_REQUIRED WORK_.
Copy the passage about Gerald Rafshoon from "In 1976, Rafshoon" to "East and Africa.", substituting "feature films" for "motion pictures".

_READING TEXT_.
────────

Gerald Monroe Rafshoon (born January 11, 1934) is an American television producer and political operative. He is one of the four founding members of Unity08, and was the White House Communications Director under the presidency of Jimmy Carter. In doing so, Rafshoon became the first professional advertising executive to join the White House staff.

In January 2008, Rafshoon and fellow Unity08 co-founder Doug Bailey left that organization to launch a national effort to draft New York City Mayor Michael Bloomberg to run for President of the United States as an independent candidate.

In 1976, Rafshoon was the architect of the advertising and public relations campaign that helped Carter, then a mostly unknown Southern governor and peanut farmer, become President of the United States.

Following his White House years, Rafshoon began producing motion pictures and television programs. He is a specialist in international co-productions working closely with the leading television networks and production companies in Europe and filming in Europe, the Middle East and Africa.

Television productions
He has produced 52 hours of television and cable entertainment for U.S. and international networks.  Among them are two Emmy Award-winning programs and three Emmy nominees. They include:

Circle of Violence starring Tuesday Weld, Geraldine Fitzgerald, and River Phoenix
The Atlanta Child Murders starring Morgan Freeman, Jason Robards, Rip Torn, Martin Sheen and James Earl Jones
The Nightmare Years starring Sam Waterston, the story of William L. Shirer and the Nazi Germany propaganda machine
Joseph starring Ben Kingsley and Martin Landau.  Winner of Emmy for Outstanding Miniseries.

────────

Entries in a dataset:

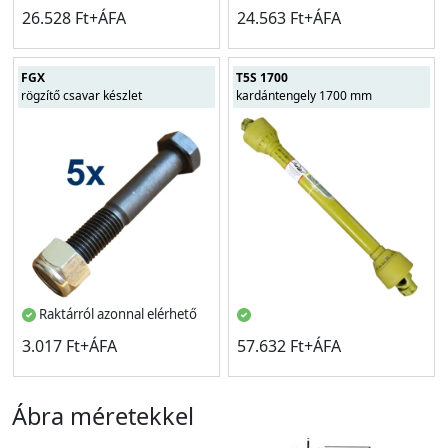
26.528 Ft+ÁFA
24.563 Ft+ÁFA
FGX
T5S 1700
rögzítő csavar készlet
kardántengely 1700 mm
Raktárról azonnal elérhető
3.017 Ft+ÁFA
57.632 Ft+ÁFA
Ábra méretekkel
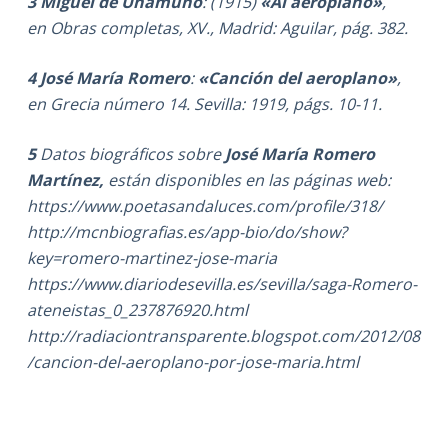
3 Miguel de Unamuno
: (1915)
«Al aeroplano»
,
en Obras completas, XV., Madrid: Aguilar, pág. 382.
4 José María Romero
:
«Canción del aeroplano»
,
en Grecia número 14. Sevilla: 1919, págs. 10-11.
5
Datos biográficos sobre
José María Romero
Martínez
,
están disponibles en las páginas web:
https://www.poetasandaluces.com/profile/318/
http://mcnbiografias.es/app-bio/do/show?
key=romero-martinez-jose-maria
https://www.diariodesevilla.es/sevilla/saga-Romero-
ateneistas_0_237876920.html
http://radiaciontransparente.blogspot.com/2012/08
/cancion-del-aeroplano-por-jose-maria.html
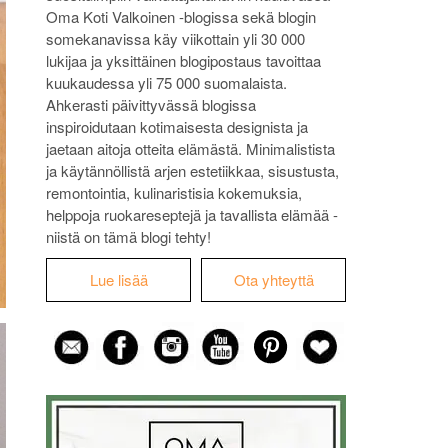
Oma Koti Valkoinen -blogissa sekä blogin
somekanavissa käy viikottain yli 30 000
lukijaa ja yksittäinen blogipostaus tavoittaa
kuukaudessa yli 75 000 suomalaista.
Ahkerasti päivittyvässä blogissa
inspiroidutaan kotimaisesta designista ja
jaetaan aitoja otteita elämästä. Minimalistista
ja käytännöllistä arjen estetiikkaa, sisustusta,
remontointia, kulinaristisia kokemuksia,
helppoja ruokareseptejä ja tavallista elämää -
niistä on tämä blogi tehty!
Lue lisää
Ota yhteyttä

────────

_RESPONSE_.
In 1976, Rafshoon was the architect of the advertising and public relations campaign that helped Carter, then a mostly unknown Southern governor and peanut farmer, become President of the United States.

Following his White House years, Rafshoon began producing feature films and television programs. He is a specialist in international co-productions working closely with the leading television networks and production companies in Europe and filming in Europe, the Middle East and Africa.